Pythagorus: $\:\text{(opp)}^2 + \text{(adj)}^2 \;=\; \text{(hyp)}^2$
$\qquad\qquad \text{(opp)}^2 + (4x-1)^2 \;=\;1^2$

And we have: $\: opp = \sqrt{8x-16x^2}$

Therefore: $\:\sin\theta \;=\;\dfrac{opp}{hyp} \;=\;\sqrt{8x-16x^2}$

 
$$\theta = \arccos(4x-1) \implies \cos{\theta} = \frac{4x-1}{1}$$

$$g(x) = \sin{\theta} = \frac{y}{1} = \frac{\sqrt{1^2-(4x-1)^2}}{1} = \sqrt{8x-16x^2}$$
 
As beautiful as it is to draw up a right-angle triangle and apply Pythagoras, in cases like these I prefer to use the Pythagorean Identity, simply because it is quite possible that the angle given is not in the first quadrant, and so the signs may be off...

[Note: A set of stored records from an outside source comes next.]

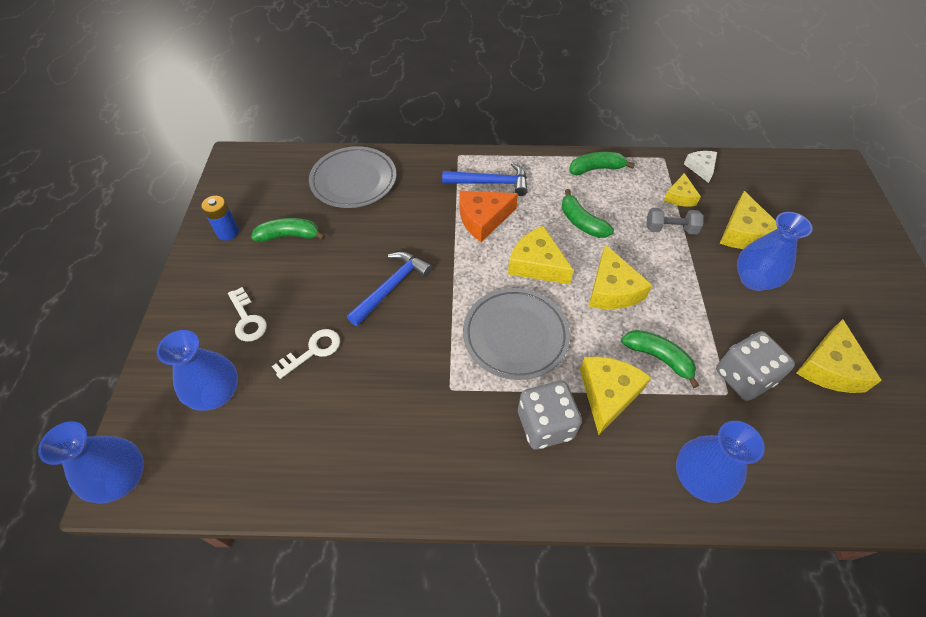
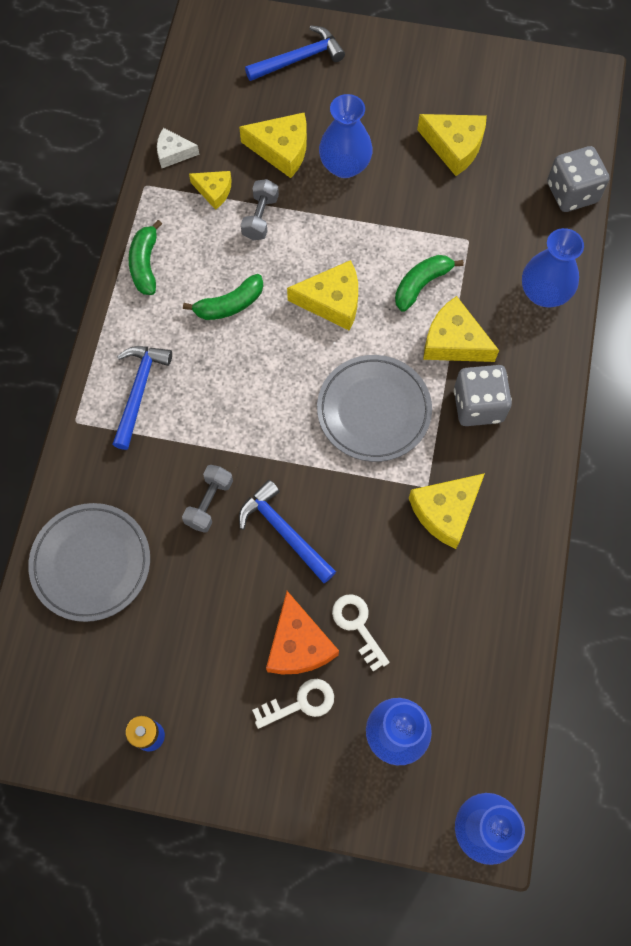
camera: 80 degrees left, 15 degrees up
(289, 236) = (174, 652): green banana -> none
(409, 237) = (209, 503): none -> grey dumbbell
(483, 219) = (199, 412): orange cheese -> orange cheese (298, 644)
(536, 264) = (282, 367): yellow cheese -> yellow cheese (445, 511)
(743, 377) = (453, 220): grey dice -> grey dice (572, 193)
(844, 231) = (299, 59): none -> blue hammer

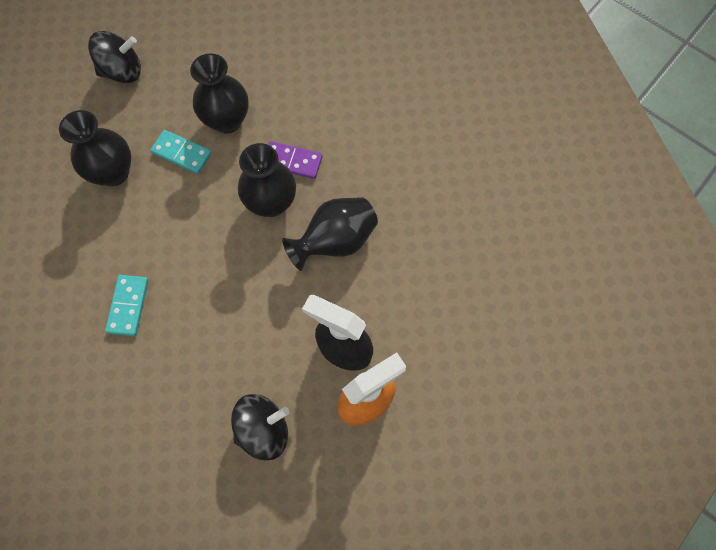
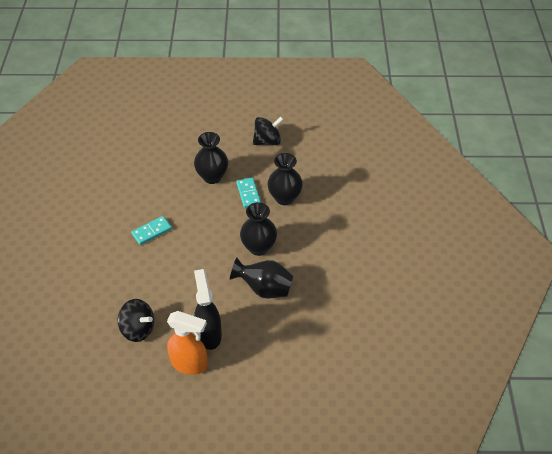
camera: 50 degrees right, 20 degrees down
(123, 71) = (267, 141): black spinning top -> black spinning top turned 60 degrees counterclockwise
(292, 161) = (290, 239): purple domino -> none

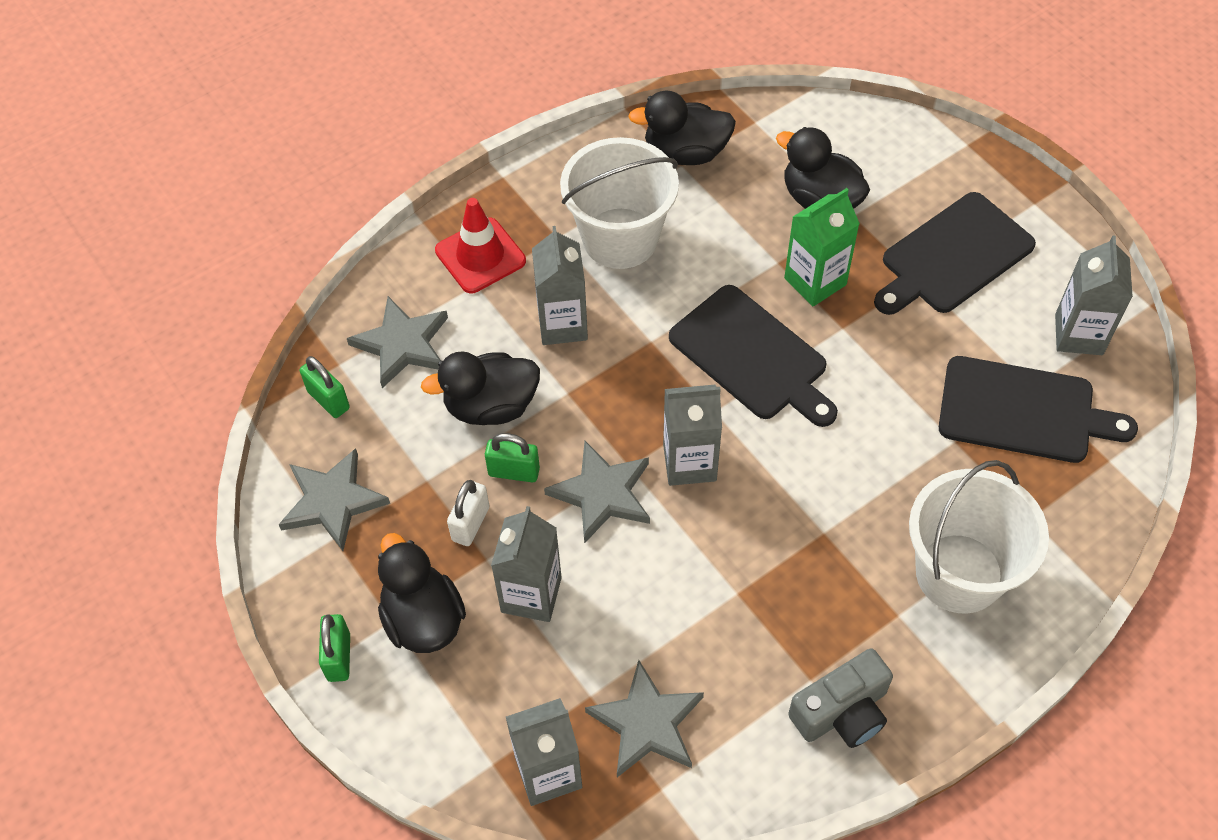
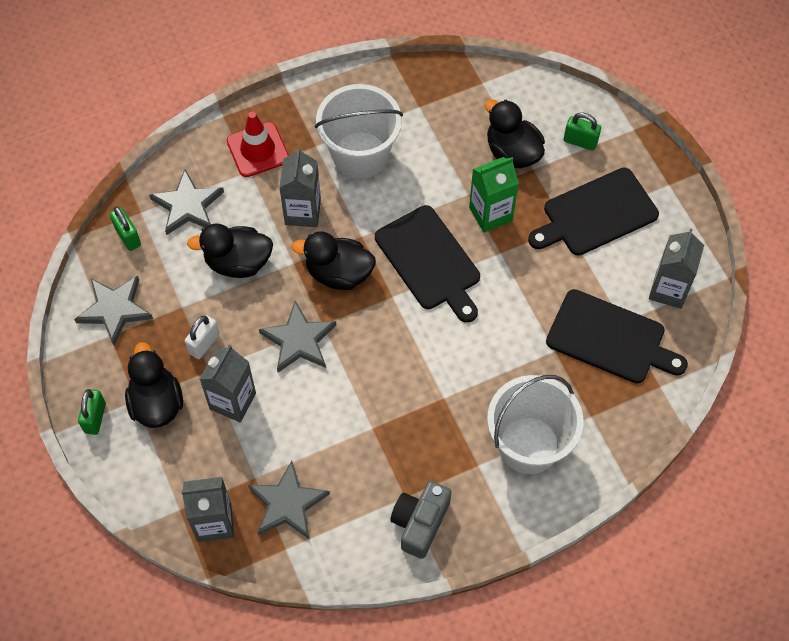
camera: 10 degrees right, 5 degrees up
(514, 472) = (242, 313): green padlock -> green padlock (580, 141)
(685, 152) = (425, 97): black duck -> black duck (338, 273)
(689, 462) = (364, 330): grey carton -> none
(842, 712) = (420, 523): grey camera -> grey camera turned 135 degrees clockwise

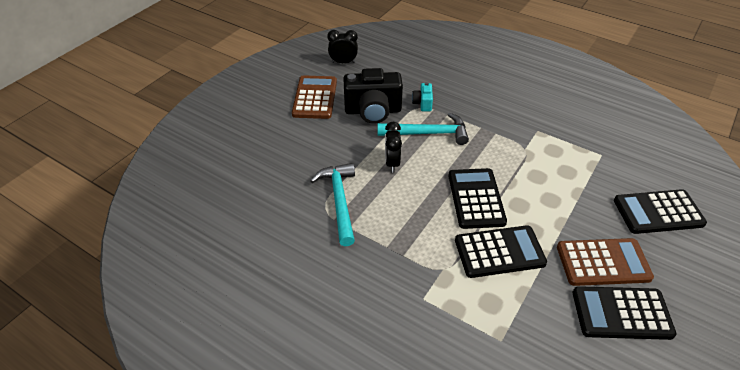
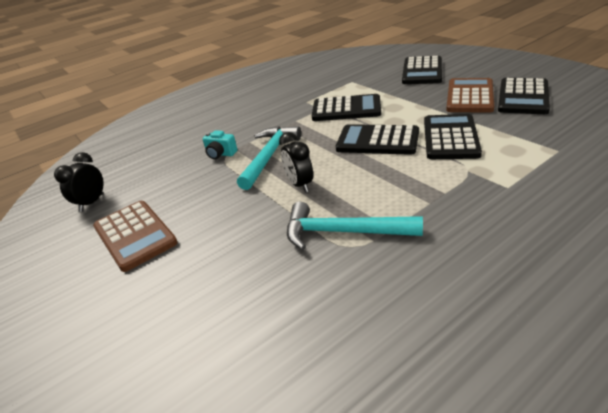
camera: 65 degrees left, 10 degrees down
(315, 98) = (135, 235): brown calculator -> brown calculator turned 150 degrees counterclockwise
(373, 111) = (203, 189): black camera -> none
(392, 163) = (300, 184): black clock -> black clock turned 45 degrees clockwise
(532, 164) = (346, 109): none -> black calculator

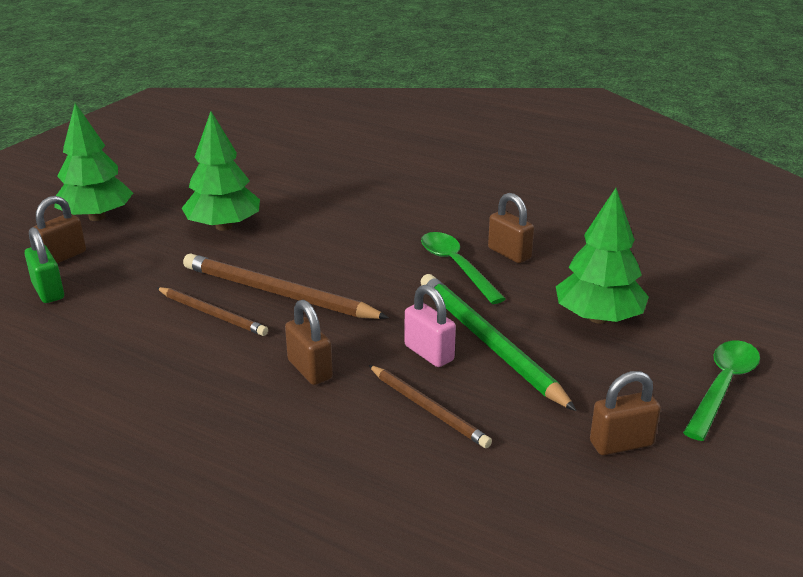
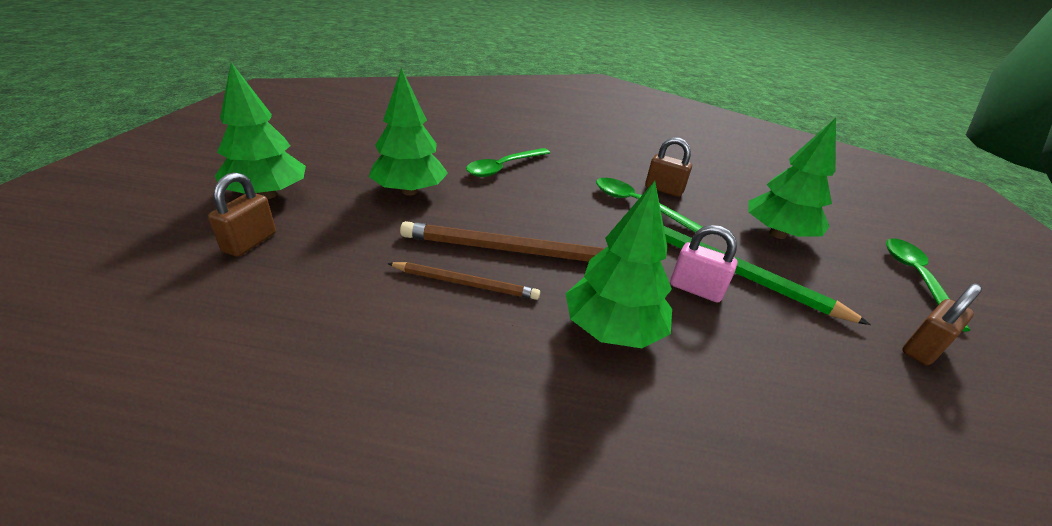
camera: 25 degrees left, 5 degrees up
(48, 291) = (254, 287): green padlock -> none
(310, 369) = (612, 329): brown padlock -> green tree
(341, 210) = (504, 167): none -> green spoon
(428, 409) = (753, 350): brown pencil -> none

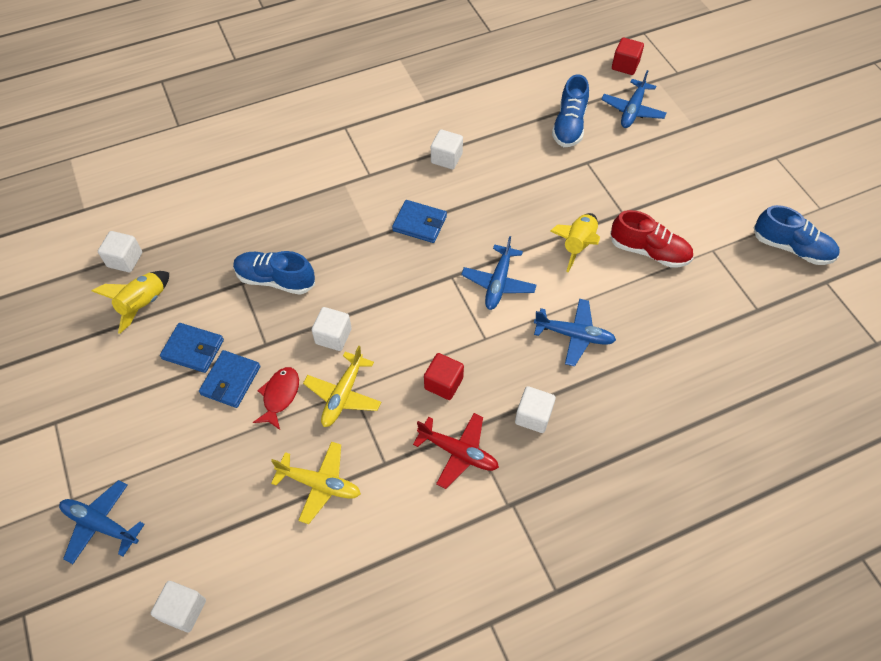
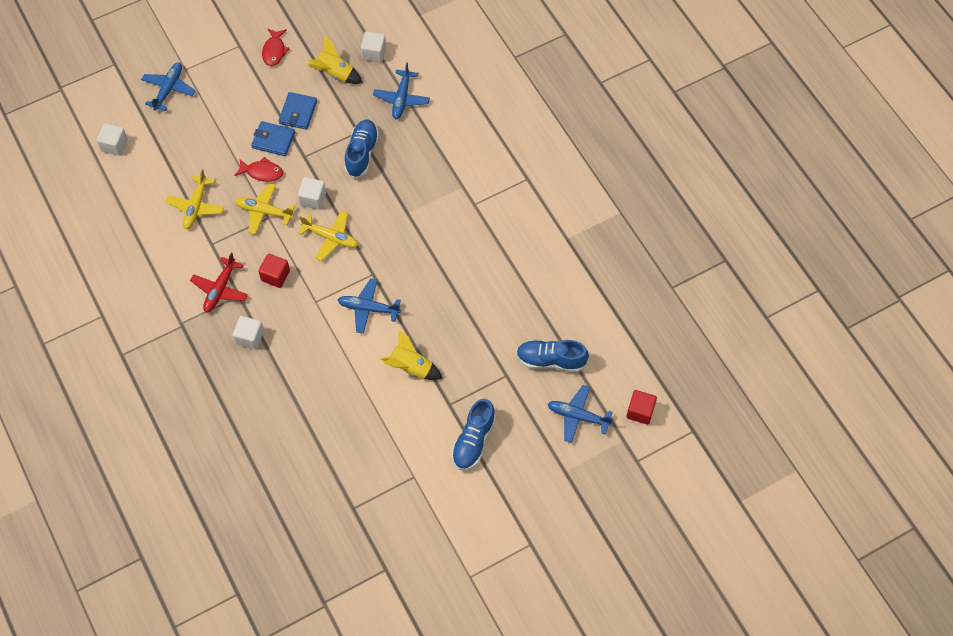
camera: 85 degrees right, 5 degrees up
(80, 376) = (274, 51): none -> red fish
(395, 318) = (331, 238): none -> yellow plane
(419, 223) = (424, 247): blue wallet -> none
(446, 158) = (499, 261): white cube -> none
(574, 335) = (321, 365): blue plane -> blue plane (401, 99)
(649, 251) = (408, 424): red shoe -> none
(791, 248) = (421, 545): blue shoe -> blue shoe (473, 441)

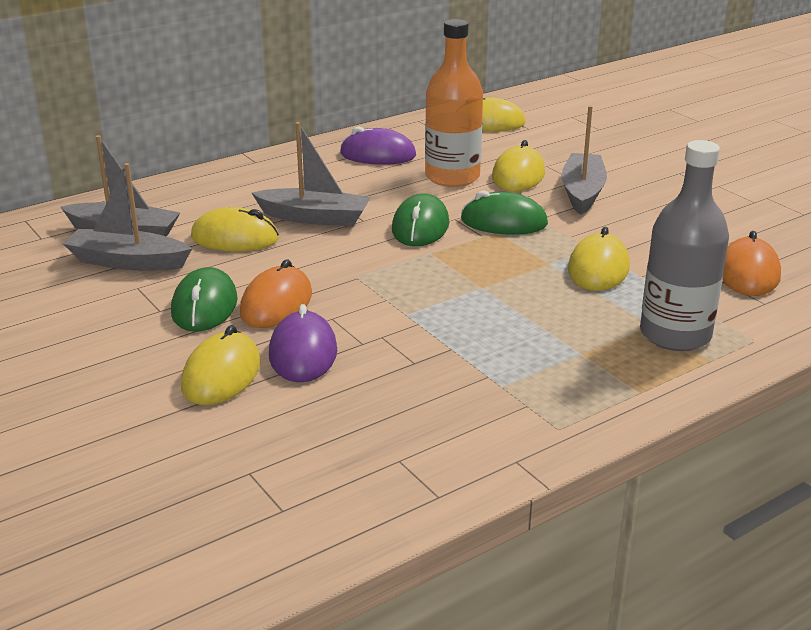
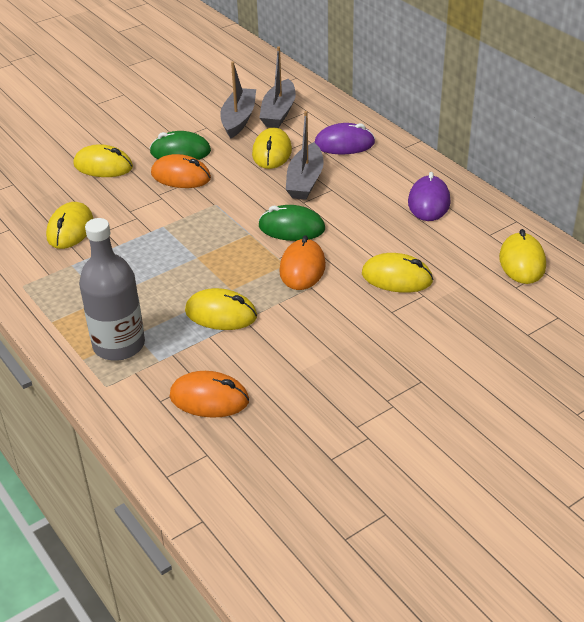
camera: 90 degrees right, 10 degrees up
(303, 353) = (121, 190): purple mouse -> purple mouse (344, 144)
(407, 394) = (70, 229): none -> yellow mouse
(452, 177) = (388, 241): orange bottle -> none
(503, 222) = (302, 268): green mouse -> orange mouse
(582, 192) = (365, 314): grey boat -> none

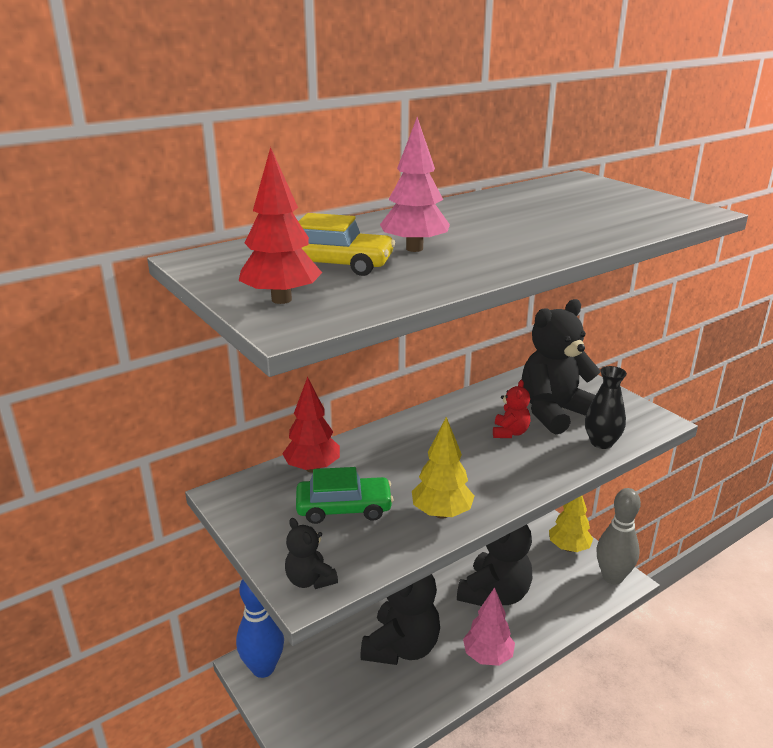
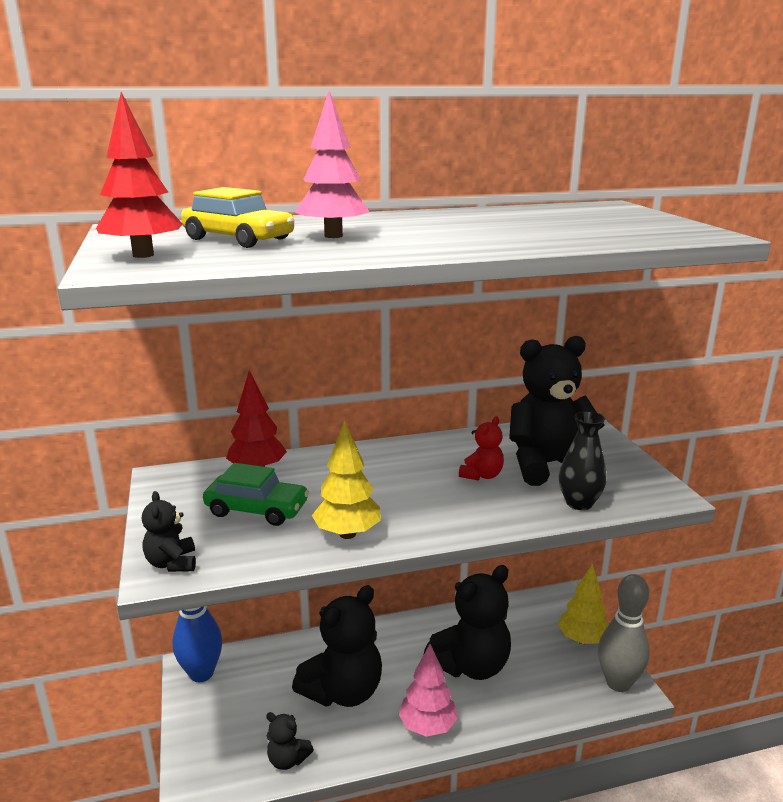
camera: 20 degrees right, 5 degrees down
(388, 721) = (287, 759): none -> black teddy bear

$\displaystyle \begin{align*} \sin{ \left[ \arccos{ \left( 4x - 1 \right) } \right] } &= \pm \sqrt{ 1 - \left\{ \cos{ \left[ \arccos{ \left( 4x - 1 \right) } \right] } \right\} ^2 } \\ &= \pm \sqrt{ 1 - \left( 4x - 1 \right) ^2 } \\ &= \pm \sqrt{ 1 - \left( 16x^2 - 8x + 1 \right) } \\ &= \pm \sqrt{ 8x - 16x^2 } \end{align*}$
 
Prove It said:
As beautiful as it is to draw up a right-angle triangle and apply Pythagoras, in cases like these I prefer to use the Pythagorean Identity, simply because it is quite possible that the angle given is not in the first quadrant, and so the signs may be off...

$\displaystyle \begin{align*} \sin{ \left[ \arccos{ \left( 4x - 1 \right) } \right] } &= \pm \sqrt{ 1 - \left\{ \cos{ \left[ \arccos{ \left( 4x - 1 \right) } \right] } \right\} ^2 } \\ &= \pm \sqrt{ 1 - \left( 4x - 1 \right) ^2 } \\ &= \pm \sqrt{ 1 - \left( 16x^2 - 8x + 1 \right) } \\ &= \pm \sqrt{ 8x - 16x^2 } \end{align*}$

... and in that case, g(x) would not be a function.